Hmm… I’m not even sure where to start. I have written, deleted and rewritten about 5 sentences… Thing are okay. The week has been slow but full. Tuesday was the start of our MOPS year with our registration social. The boys and I spent Tuesday evening at my mom’s house catching up on a show that I have recording there. Wednesday, I had a coffee date with a friend and church in the evening. It was lot of fun to connect with my new class of girls. Thursday, I had lunch with a friend and then Jeremy and I went up to Olympia to get him hooked up to his heart monitor. Yesterday, we got the oil changed in the van and had dinner with Jeremy’s parents. I’m grateful that we have had a balance of getting out for small, non-stressful things and still having a lot of down time at home to be chill.
I want to take a moment to say thank you to my friends and family who have been here for Jeremy and I right now. Talking about one’s “tribe” is a thing right now (the people in your life who are your people). My people don’t all live in the area, but I have had so much love and support from my friends and family. I appreciate them checking in with me and letting me be super honest about how things are going and how I am feeling. This last week especially has been more emotional for me.
Thursday, Jeremy got his heart monitor on. It’s three wires stuck to him with sticky pads. They connect to a pager that hooks on to him with a belt clip. The pager unit transmits the data to a cell phone that they provide and the cell phone sends the data to Jeremy’s doctor. The pager unit flashes green when it’s on and flashes blue when it’s sending data. We’ve seen the blue light a few times so we know it’s working. Jeremy will see his doctor on Wednesday for a treadmill. We are curious to see if he mentions any of the data that has been sent to that point.
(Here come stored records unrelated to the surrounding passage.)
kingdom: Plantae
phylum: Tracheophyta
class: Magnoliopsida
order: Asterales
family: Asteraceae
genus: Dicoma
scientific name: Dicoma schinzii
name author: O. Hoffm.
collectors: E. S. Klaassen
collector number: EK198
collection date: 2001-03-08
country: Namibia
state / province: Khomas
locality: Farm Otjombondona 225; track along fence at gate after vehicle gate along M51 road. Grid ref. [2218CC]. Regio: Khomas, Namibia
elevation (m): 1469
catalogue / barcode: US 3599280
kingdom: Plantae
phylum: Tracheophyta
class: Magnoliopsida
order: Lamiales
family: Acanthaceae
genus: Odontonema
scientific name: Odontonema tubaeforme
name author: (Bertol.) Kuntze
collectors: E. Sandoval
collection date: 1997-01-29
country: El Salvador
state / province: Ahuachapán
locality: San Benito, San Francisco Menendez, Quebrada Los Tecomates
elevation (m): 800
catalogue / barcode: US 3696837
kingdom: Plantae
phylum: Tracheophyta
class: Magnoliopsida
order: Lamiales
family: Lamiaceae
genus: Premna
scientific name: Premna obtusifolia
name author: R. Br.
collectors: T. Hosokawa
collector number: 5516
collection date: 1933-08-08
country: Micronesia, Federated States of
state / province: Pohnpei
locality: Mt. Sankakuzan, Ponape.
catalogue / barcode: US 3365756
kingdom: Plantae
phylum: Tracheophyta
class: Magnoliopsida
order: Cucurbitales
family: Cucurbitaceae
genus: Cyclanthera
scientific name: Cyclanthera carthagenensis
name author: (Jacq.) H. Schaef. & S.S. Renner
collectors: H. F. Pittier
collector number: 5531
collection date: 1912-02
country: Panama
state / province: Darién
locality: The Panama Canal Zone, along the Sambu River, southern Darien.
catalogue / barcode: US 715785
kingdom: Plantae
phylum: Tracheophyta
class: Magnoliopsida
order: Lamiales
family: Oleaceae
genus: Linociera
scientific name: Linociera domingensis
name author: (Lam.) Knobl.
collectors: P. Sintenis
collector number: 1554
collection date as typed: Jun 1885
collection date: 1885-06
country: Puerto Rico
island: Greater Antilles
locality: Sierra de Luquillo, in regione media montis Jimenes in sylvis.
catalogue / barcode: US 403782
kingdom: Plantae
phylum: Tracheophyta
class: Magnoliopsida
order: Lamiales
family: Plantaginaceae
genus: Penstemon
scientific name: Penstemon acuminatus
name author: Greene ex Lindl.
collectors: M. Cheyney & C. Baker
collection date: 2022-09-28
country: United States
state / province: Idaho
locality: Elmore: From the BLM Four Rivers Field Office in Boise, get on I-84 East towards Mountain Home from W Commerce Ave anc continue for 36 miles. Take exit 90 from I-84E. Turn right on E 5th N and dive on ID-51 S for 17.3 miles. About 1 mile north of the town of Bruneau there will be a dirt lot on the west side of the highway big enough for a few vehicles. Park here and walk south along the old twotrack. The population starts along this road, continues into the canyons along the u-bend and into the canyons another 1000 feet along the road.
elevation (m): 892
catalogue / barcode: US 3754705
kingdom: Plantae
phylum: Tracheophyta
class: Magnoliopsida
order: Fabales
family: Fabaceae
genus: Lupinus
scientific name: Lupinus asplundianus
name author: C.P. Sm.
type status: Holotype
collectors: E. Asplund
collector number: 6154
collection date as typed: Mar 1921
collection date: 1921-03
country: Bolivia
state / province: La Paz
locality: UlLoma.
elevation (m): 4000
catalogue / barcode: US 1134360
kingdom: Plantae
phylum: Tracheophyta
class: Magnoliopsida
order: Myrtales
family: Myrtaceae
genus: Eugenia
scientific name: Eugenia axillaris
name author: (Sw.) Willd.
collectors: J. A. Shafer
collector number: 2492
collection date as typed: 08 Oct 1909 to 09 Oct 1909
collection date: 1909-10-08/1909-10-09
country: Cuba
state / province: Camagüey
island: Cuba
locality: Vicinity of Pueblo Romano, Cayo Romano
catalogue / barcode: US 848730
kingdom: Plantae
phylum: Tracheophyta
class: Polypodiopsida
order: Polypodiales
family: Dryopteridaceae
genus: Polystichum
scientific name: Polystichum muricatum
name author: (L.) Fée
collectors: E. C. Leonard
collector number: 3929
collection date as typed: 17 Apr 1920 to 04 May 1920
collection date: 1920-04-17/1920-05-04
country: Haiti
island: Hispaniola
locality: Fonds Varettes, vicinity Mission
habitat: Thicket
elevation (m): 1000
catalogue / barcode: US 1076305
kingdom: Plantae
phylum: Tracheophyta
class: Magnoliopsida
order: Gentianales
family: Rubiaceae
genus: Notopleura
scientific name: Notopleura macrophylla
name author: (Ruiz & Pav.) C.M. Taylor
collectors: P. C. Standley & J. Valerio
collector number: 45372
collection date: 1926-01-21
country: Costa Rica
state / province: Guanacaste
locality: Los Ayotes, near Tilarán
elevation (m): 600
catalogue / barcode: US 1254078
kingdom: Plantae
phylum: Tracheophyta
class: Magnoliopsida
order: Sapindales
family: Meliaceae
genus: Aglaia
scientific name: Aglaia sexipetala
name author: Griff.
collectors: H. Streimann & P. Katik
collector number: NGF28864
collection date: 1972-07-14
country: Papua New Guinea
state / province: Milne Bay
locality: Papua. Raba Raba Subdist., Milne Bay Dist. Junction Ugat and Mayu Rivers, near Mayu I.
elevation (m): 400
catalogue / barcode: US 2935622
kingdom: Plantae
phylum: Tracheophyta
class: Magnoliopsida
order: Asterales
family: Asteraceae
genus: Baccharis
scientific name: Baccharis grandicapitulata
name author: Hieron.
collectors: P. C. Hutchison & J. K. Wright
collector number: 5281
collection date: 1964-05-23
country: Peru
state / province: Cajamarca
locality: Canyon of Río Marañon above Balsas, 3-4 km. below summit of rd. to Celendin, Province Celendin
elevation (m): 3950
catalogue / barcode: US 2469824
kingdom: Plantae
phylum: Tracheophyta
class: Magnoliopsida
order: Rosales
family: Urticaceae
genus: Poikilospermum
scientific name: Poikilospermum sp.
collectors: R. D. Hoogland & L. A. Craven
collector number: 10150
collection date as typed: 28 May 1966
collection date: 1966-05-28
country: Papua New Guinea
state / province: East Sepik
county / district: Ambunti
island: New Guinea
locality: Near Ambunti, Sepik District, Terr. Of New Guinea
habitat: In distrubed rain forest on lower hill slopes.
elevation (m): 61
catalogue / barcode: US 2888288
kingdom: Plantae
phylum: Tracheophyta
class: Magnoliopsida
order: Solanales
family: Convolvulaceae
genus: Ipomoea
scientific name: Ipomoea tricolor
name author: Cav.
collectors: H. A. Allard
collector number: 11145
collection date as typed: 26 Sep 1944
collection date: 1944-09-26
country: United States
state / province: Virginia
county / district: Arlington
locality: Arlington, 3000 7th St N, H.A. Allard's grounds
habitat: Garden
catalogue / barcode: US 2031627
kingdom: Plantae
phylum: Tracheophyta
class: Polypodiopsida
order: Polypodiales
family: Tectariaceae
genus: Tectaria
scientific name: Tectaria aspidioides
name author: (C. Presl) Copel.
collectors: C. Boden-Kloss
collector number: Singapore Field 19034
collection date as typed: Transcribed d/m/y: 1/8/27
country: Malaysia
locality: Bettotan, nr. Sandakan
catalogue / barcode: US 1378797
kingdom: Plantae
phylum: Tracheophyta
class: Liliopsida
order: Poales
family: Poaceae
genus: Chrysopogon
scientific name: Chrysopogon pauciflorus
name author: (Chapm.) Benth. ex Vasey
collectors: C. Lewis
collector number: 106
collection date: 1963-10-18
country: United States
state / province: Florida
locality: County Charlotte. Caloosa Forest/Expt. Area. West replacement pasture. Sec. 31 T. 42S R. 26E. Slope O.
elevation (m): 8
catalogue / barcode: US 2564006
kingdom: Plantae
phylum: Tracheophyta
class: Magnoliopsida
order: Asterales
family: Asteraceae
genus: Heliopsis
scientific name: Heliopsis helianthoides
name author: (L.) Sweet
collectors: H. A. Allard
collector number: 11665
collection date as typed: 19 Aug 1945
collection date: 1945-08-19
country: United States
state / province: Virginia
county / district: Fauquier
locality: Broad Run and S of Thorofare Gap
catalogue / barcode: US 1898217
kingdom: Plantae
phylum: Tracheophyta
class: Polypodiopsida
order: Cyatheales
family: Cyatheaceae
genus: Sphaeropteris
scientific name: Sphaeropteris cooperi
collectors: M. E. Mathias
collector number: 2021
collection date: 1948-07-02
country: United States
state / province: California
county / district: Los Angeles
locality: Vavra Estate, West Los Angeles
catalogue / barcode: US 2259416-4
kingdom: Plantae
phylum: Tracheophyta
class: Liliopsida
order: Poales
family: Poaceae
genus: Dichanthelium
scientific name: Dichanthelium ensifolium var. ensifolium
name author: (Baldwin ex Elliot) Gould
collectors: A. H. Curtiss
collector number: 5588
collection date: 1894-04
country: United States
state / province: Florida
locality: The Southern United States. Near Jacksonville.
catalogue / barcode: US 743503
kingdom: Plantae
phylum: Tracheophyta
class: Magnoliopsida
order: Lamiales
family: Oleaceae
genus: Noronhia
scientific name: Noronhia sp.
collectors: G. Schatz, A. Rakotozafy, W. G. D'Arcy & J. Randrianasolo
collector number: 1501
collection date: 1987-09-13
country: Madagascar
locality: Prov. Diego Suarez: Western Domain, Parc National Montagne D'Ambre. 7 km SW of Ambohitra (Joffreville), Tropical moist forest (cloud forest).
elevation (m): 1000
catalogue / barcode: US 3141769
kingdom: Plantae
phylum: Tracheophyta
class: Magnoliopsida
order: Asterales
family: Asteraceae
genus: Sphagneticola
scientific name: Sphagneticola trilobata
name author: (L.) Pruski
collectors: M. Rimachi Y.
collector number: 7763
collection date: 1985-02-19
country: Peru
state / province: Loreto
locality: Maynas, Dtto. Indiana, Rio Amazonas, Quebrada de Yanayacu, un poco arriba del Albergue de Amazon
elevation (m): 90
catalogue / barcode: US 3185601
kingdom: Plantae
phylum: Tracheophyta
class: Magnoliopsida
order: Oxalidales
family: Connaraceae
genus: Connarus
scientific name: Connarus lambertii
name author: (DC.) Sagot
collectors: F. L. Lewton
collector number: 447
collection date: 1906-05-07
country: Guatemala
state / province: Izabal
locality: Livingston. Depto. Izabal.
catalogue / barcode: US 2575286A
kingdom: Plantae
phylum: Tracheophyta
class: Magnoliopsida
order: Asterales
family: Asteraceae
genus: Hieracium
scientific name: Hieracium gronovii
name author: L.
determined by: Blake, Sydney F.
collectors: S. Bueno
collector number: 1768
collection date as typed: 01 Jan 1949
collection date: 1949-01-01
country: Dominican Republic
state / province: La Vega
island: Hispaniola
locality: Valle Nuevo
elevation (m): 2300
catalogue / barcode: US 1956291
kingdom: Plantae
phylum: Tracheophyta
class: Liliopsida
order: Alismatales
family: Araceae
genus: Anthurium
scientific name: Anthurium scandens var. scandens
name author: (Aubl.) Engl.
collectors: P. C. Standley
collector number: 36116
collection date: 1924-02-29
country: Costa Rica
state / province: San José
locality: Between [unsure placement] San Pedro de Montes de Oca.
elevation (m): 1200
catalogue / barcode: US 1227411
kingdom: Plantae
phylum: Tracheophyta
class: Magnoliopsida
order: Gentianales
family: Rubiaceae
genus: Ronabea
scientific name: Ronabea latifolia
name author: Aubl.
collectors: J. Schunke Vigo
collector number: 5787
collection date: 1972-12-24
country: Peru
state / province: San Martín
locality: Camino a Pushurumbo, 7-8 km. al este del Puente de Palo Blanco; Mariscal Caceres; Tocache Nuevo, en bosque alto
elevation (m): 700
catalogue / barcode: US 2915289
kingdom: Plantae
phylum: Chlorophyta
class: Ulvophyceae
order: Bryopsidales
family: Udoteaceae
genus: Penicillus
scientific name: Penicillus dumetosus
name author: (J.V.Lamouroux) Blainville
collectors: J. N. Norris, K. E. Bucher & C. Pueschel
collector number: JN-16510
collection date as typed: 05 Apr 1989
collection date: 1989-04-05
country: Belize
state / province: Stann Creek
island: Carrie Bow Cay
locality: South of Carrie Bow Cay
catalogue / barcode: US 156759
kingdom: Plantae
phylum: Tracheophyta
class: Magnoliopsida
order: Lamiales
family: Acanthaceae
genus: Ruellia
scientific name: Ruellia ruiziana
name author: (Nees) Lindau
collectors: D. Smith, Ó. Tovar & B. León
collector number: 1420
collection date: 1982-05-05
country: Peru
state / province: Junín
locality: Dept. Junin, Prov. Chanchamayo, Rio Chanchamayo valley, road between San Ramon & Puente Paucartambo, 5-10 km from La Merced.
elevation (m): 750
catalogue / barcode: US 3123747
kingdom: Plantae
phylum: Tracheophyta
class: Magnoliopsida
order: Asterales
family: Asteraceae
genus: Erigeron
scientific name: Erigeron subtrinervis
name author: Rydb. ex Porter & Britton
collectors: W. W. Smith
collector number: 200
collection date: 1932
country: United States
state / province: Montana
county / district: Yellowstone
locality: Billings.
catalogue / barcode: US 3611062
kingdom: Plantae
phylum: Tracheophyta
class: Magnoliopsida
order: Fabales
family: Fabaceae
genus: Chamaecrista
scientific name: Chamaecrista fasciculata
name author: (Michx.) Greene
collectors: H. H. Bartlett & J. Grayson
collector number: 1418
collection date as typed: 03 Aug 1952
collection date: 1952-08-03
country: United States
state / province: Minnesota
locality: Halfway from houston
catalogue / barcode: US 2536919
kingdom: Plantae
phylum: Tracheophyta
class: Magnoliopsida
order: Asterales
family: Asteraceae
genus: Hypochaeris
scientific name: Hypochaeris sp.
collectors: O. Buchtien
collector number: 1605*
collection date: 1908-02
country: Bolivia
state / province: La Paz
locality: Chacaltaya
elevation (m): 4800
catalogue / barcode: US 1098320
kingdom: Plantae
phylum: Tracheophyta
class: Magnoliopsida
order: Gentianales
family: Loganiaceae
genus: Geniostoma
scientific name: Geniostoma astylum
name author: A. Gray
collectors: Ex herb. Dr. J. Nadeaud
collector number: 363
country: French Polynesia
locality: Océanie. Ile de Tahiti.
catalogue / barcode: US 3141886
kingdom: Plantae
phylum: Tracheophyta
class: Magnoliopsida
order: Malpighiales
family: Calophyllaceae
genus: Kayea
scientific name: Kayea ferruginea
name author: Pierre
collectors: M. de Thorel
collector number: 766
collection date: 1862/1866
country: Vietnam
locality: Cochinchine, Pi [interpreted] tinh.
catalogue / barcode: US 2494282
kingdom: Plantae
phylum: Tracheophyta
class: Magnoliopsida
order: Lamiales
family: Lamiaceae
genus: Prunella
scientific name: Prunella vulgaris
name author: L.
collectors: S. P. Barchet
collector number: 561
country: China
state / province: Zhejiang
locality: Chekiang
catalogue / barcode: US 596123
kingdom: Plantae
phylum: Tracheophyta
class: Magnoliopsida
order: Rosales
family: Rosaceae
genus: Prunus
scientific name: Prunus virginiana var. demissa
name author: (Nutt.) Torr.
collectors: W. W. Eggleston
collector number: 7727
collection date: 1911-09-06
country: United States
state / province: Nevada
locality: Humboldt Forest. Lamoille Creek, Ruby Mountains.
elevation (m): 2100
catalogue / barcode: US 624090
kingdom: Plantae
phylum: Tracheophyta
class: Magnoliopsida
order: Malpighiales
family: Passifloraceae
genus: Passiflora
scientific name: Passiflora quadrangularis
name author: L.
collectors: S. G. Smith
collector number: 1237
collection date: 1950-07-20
I’m still driving Jeremy around for the time being. Tuesday will be two weeks on the meds and he should be as adjusted to them as possible at that point. I think I’ll keep driving until Wednesday though. I want get through the treadmill before I let him go back to being our family driver. He is probably fine to drive now, but I am paranoid. Especially when it comes to having the boys in the van… Jeremy’s meds are working and helping. He is still experiencing chest pain and discomfort. He is isn’t 100% and we want answers as to how to get him back to his normal self. We appreciate your continued prayers.
Now on to just general family news! Graham is walking more and more each day. He is going farther and farther. Jeremy is his walking coach. He cheers Graham on and gives him lots of walking practice. It’s crazy to see our little baby walking around. He is so small and yet such a big boy. He acts like a little boy too. I know I’m biased, but Graham is smart and perceptive. He keeps up with Owen surprisingly well.
Our big change for Owen happened on Thursday. Jeremy and I stopped by Toys’R’Us to pick up a special treat for Owen. He looked at about 4 different toys before deciding to buy a Thomas bedding set instead. We had been debating for a while to take the rail off of Owen’s crib and make it a big boy bed. Owen will be 3 in less than a month and it seemed like as good as time as any to make the transition. With Jeremy being home more in September, we thought it might be a good time since we could both be available to help if the transition was rough. However, Owen has been his normal self and we’ve had almost no issues with the change. The first night he got up once to use the bathroom, but other than that, he has stayed in bed. His crib was the last really “baby” thing about Owen. He really is a big boy now.
We are thankful for this season with our family. It’s an odd one. It feels strange and weird, but there is so much blessing in it as well. We are trusting God. He has our answers. We are hoping for more clarity, but we know that we are okay right here, right in this moment. We are loved. Our Savior has us in his hands. We are safe. I’m doing my best to win the mental battle with fear. I want to live in the moment. I’m taking things one day at a time. We’ll see what each day holds and keep the rest of the days tentative. We are open. We are intentional. We are being careful. It’s an unusual season, but feel God guiding us and providing for us. We will make it through. We are not alone.